Per Gian Luigi Molinari (Pd) il Piano ha robuste basi scientifiche e si configura non tanto come un documento di regolazione della caccia, ma come un vero e proprio documento di gestione del territorio. A suo avviso, anche riguardo alla gestione del lupo e degli ibridi, il Piano è riuscito in modo responsabile a contemperare i vari interessi in campo, senza derive ideologiche o preferenze.
Igor Taruffi (Si) ha puntato i riflettori su vari argomenti: il “ripopolamento forzoso”, che è un problema che chi vive in Appennino “conosce bene”, aggiungendo che “il dubbio che sia stato fatto a uso e consumo può sorgere”; gli “incidenti stradali”, per cui, ha rimarcato, “i soli cartelli non sono sufficienti a limitarli”, e il controllo degli ungulati.
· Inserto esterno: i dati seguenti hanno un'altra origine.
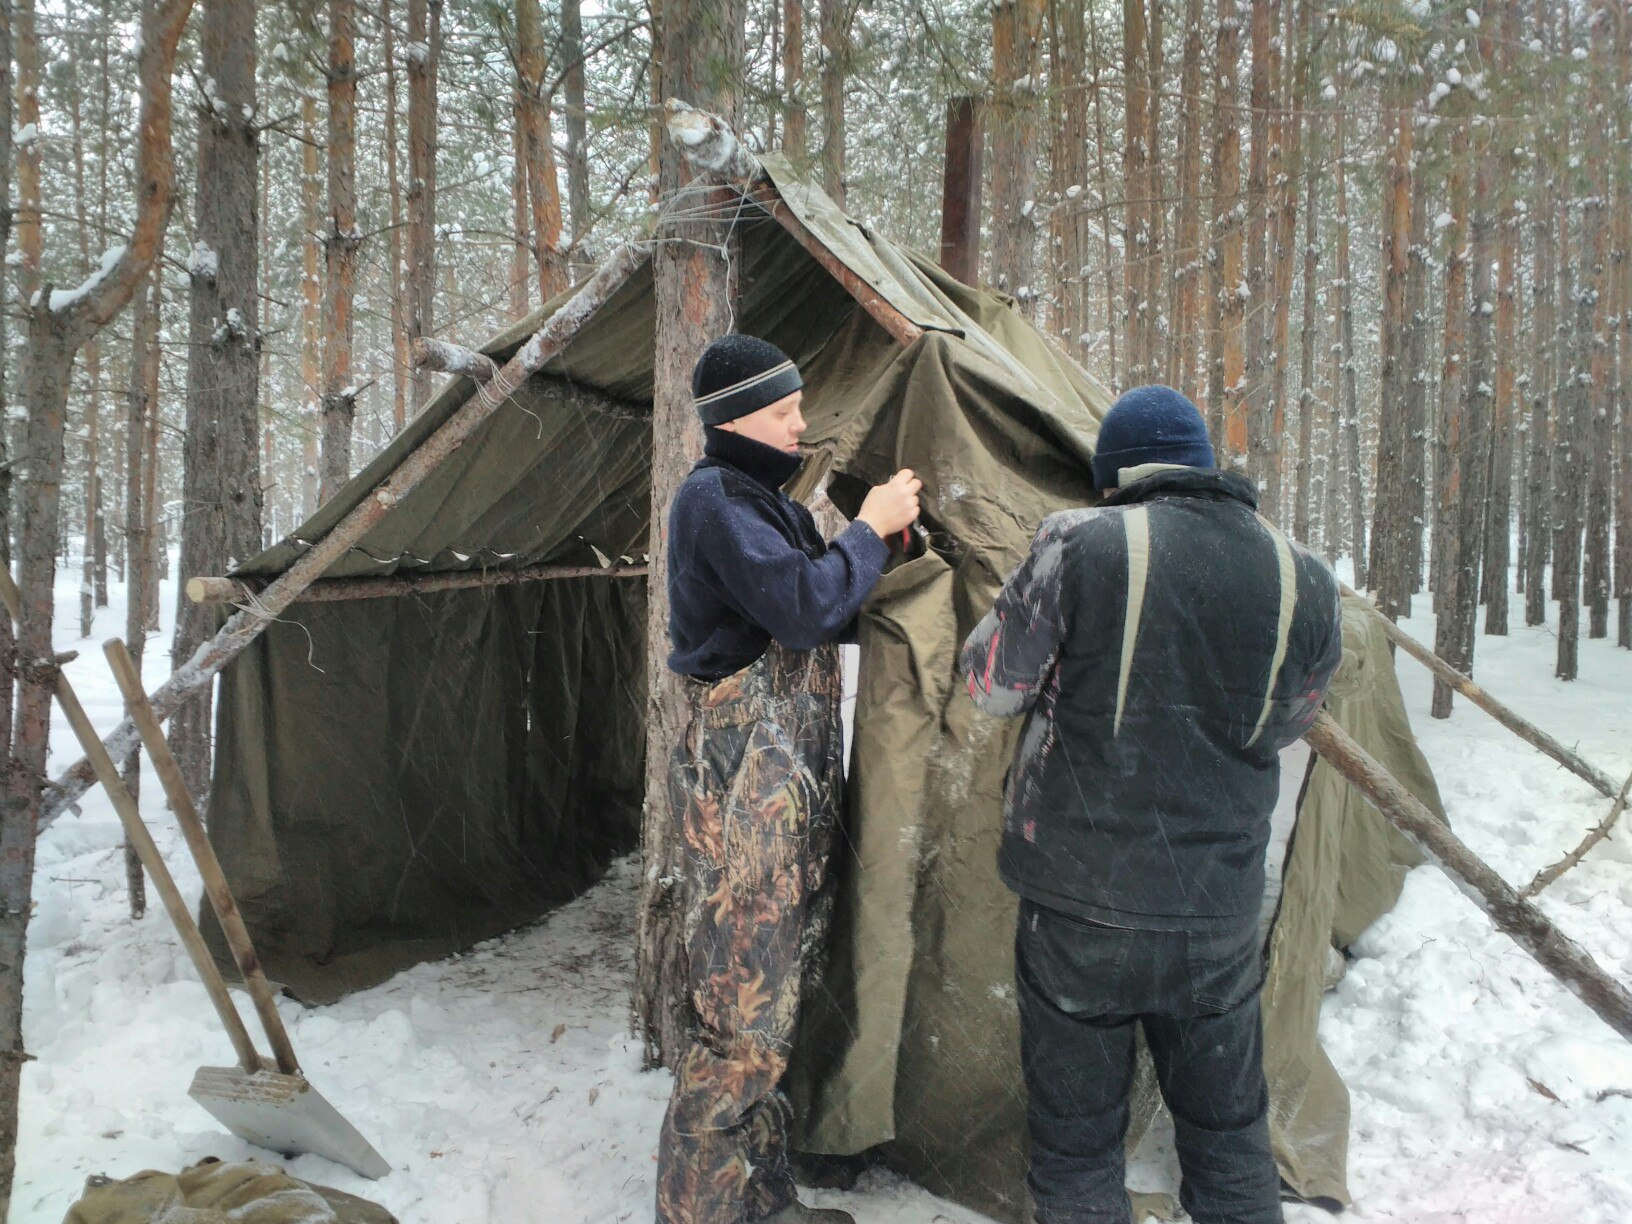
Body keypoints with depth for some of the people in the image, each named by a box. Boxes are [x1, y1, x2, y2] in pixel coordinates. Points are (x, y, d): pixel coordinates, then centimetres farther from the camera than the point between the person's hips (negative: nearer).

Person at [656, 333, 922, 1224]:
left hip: (792, 782, 10)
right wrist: (870, 529, -10)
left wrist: (880, 549, 5)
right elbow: (805, 609, -23)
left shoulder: (773, 504, 17)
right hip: (746, 786, -10)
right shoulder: (713, 497, -13)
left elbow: (832, 618, 19)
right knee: (744, 1024, -5)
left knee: (772, 1007, 17)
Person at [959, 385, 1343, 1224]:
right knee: (1229, 1137, 22)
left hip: (1078, 906, -3)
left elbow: (991, 685, -4)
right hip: (1220, 912, 3)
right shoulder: (1306, 583, -2)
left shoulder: (1078, 547, -14)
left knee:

Il capogruppo ha poi posto l’accento “su un vuoto normativo del Piano: il mancato divieto di caccia nei valici e l’assenza di dati certi, che complicano il confronto”. Taruffi ha poi provocato 5 stelle e Lega: “Vedendo le posizioni diametralmente opposte qui in Aula, non riesco a capire come il governo possa redigere un Piano faunistico venatorio nazionale”.
Punzecchiature tra Gianluca Sassi (Misto), Gianluigi Molinari (Pd) e Massimiliano Pompignoli (Ln). Il Dem ha stuzzicato il consigliere del gruppo Misto e il leghista chiedendo al primo la differenza tra una canna liscia e rigata, mentre al secondo, che aveva parlato di disponibilità da parte del coordinamento regionale degli Atc e di otto province su nove alla diminuzione del numero degli Ambiti territoriali di caccia, ha ricordato che non è sul numero che si deve discutere, ma sulla qualità della gestione del territorio.
Ha concluso il dibattito l’assessore Simona Caselli, la quale ha ricordato come quello dell’Emilia-Romagna sia il primo Piano faunistico venatorio regionale in Italia. Peraltro, ha ottenuto il parere favorevole dell’Ispra (Istituto superiore per la protezione e la ricerca ambientale), massima autorità istituzionale in materia. In merito alla gestione degli ungulati, ha evidenziato come sia questione cruciale per la salvaguardia delle imprese agricole della montagna. infine, a precisato come, a norme vigenti, gli ibridi, così come il lupo, non si possano abbattere e quindi l’eradicazione sia una misura non consentita dalla legge, che, al contrario, prescrive solo interventi di prevenzione. In attesa che venga approvato il Piano nazionale per la gestione del lupo – ha evidenziato l’assessore – il messaggio che tutti noi amministratori dobbiamo diffondere in Emilia-Romagna è che occorre utilizzare tutti gli strumenti esistenti (prevenzione, controllo, risarcimenti) unitamente a una serie di efficaci cautele.